Today’s feature is from Travis Yates, who writes, “National Police Week is a time that we should remember the sacrifice but it also a time we should be thankful. Thankful to live where sacrifice is remembered and that sacrifice will forever be engraved on a Wall in our Nation’s Capital.”
Absent from this weekend’s ceremonies was the President of the United States — although on Thursday, President Obama and Vice President Joe Biden hosted a ceremony in the White House Rose Garden to honor the National Association of Police Organizations Top Cops). The fact that Obama was not in attendance yesterday is doubly troubling because of the fact that the White House last week inexplicably included an ‘artist’ named Common at a dinner event held to honor poets. Common has written sickening pieces of so-called music that glorify convicted cop killers like Joanne Chesimard and Mumia Abu-Jamal.
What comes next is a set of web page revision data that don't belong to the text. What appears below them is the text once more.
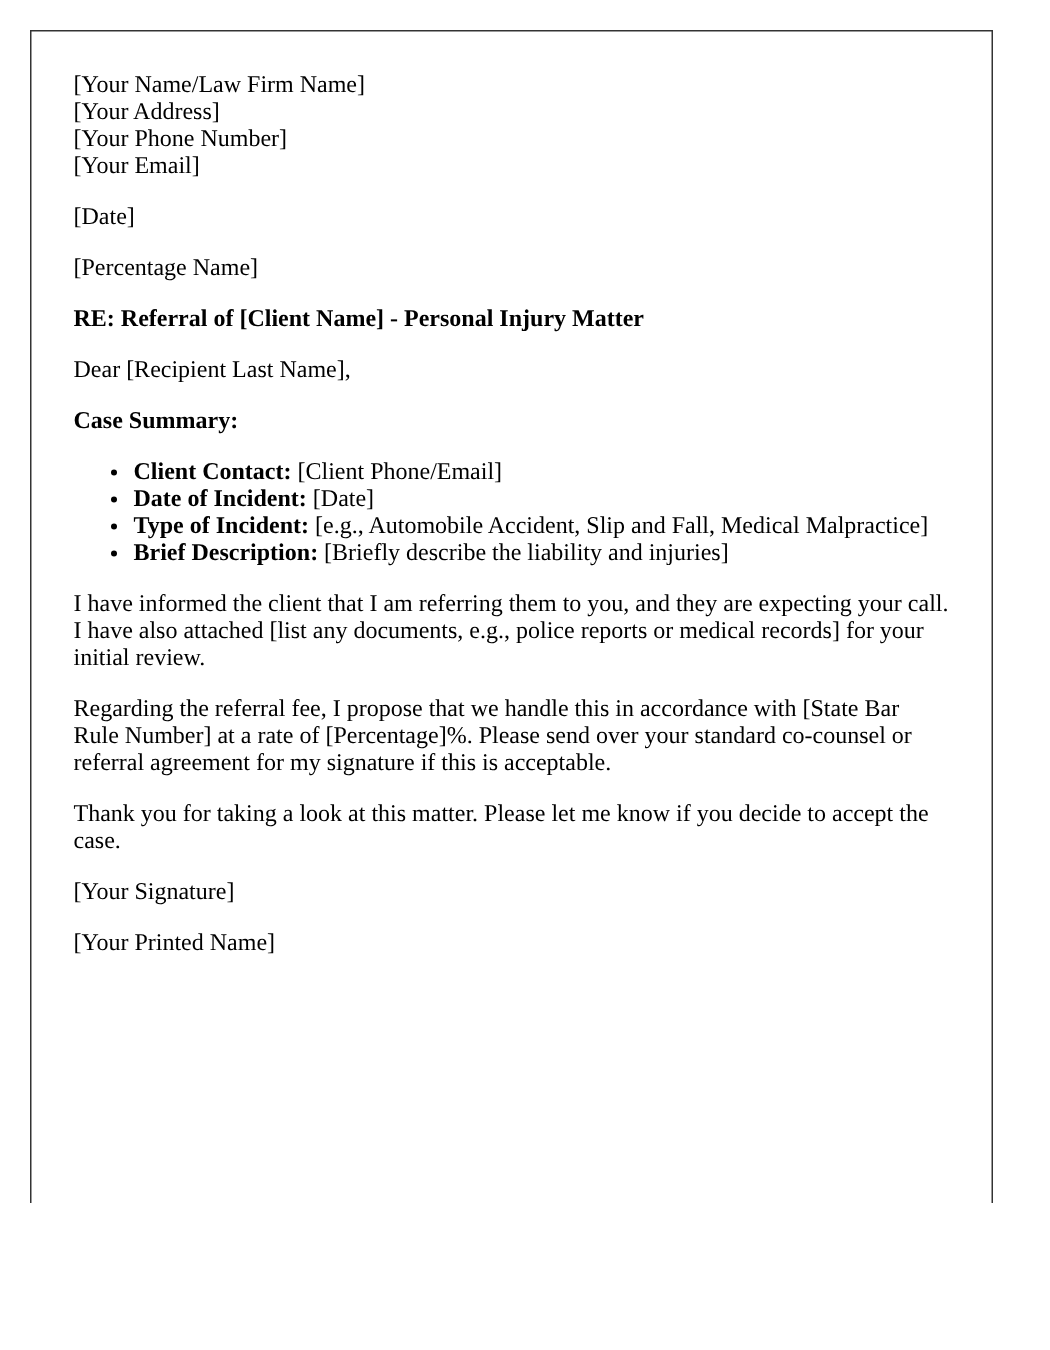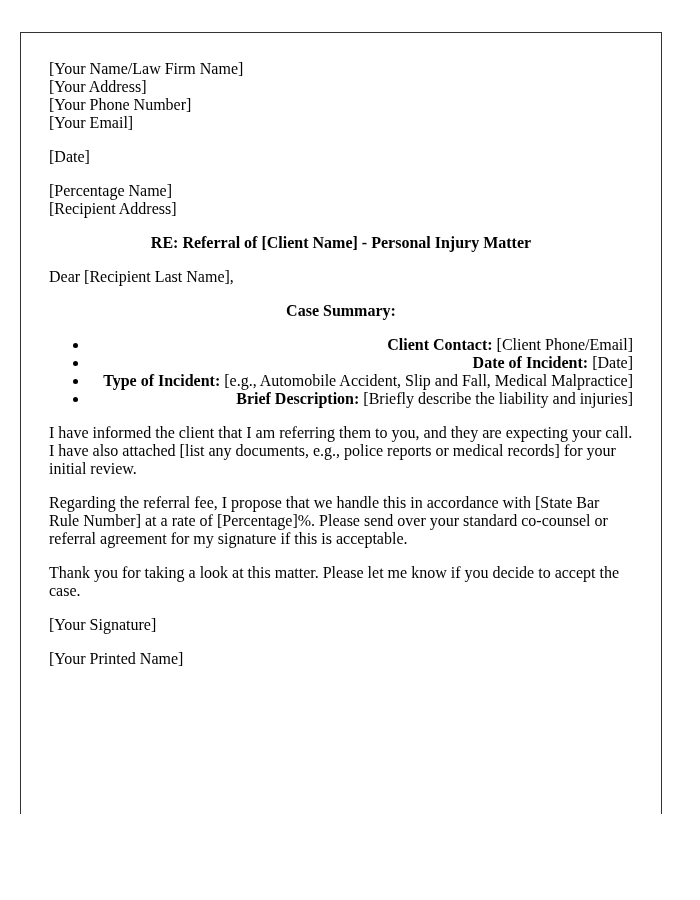--- a/index.html
+++ b/index.html
@@ -12,21 +12,21 @@
       height: 900px;
       position: relative;
       overflow: hidden;
       font-family: "Liberation Serif", "DejaVu Serif", serif;
       font-size: 16px;
       color: #000000;
     }
     .page-clip {
       position: absolute;
       left: 20px;
-      top: 32px;
+      top: 20px;
       width: 642px;
       height: 782px;
       overflow: hidden;
     }
     .letter {
       box-sizing: border-box;
       width: 642px;
       min-height: 900px;
       border: 1px solid #333333;
       padding: 27px 28px 28px 28px;
@@ -36,27 +36,25 @@
       margin: 0 0 16px 0;
     }
     .block.first {
       margin-top: 0;
     }
     .line {
       display: block;
     }
     .bold {
       font-weight: bold;
-      text-align: center;
     }
     ul.summary-list {
       margin: 0 0 16px 0;
       padding-left: 40px;
       list-style: disc;
-      text-align: right;
     }
     ul.summary-list li {
       line-height: 18px;
     }
   </style>
 </head>
 <body>
 
 <div class="page-clip">
   <div class="letter">
@@ -67,21 +65,20 @@
       <span class="line">[Your Phone Number]</span>
       <span class="line">[Your Email]</span>
     </div>
 
     <div class="block">
       <span class="line">[Date]</span>
     </div>
 
     <div class="block">
       <span class="line">[Percentage Name]</span>
-      <span class="line">[Recipient Address]</span>
     </div>
 
     <div class="block bold">RE: Referral of [Client Name] - Personal Injury Matter</div>
 
     <div class="block">Dear [Recipient Last Name],</div>
 
 
     <div class="block bold">Case Summary:</div>
 
     <ul class="summary-list">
Every so often, I indulge the ‘artistic’ aspect of my chosen vocation as a writer and editor, creating an occasional haiku for my immediate circle of friends. I have no illusions that my ‘poetry’ will get me an invite to a White House dinner anytime soon, but I thought I might share with you what I wrote late last week. I can say for certain it’s unlike any anti-cop garbage you’ll find in the writings of Lonnie Rashid Lynn (a.k.a. Common).
Our fallen heroes...
Solemnly... we remember.
Police Week begins...
As the week unfolds, we will have hear-rending and inspirational items from PoliceOne Columnists and Contributors including Dan Marcou, Barbara Schwartz, Duane Wolfe, Ed Flosi, and Rob Hall. I encourage every PoliceOne member who wishes to add their voice to weeklong remembrance to simply add your comments beneath any of these features, or email me your own essay.
One such comment might read, “We sleep safe in our beds because rough men stand ready in the night to visit violence on those who would do us harm.” The man who said those words has long since left this world, but George Orwell is as correct today as he was when he first uttered that statement.
Nearly 20,000 names have been etched into the Memorial Wall in Judiciary Square in Washington, DC. The thoughts and prayers of everyone here at PoliceOne go out to the friends, family, and fellow LEOs for each and every one of those names.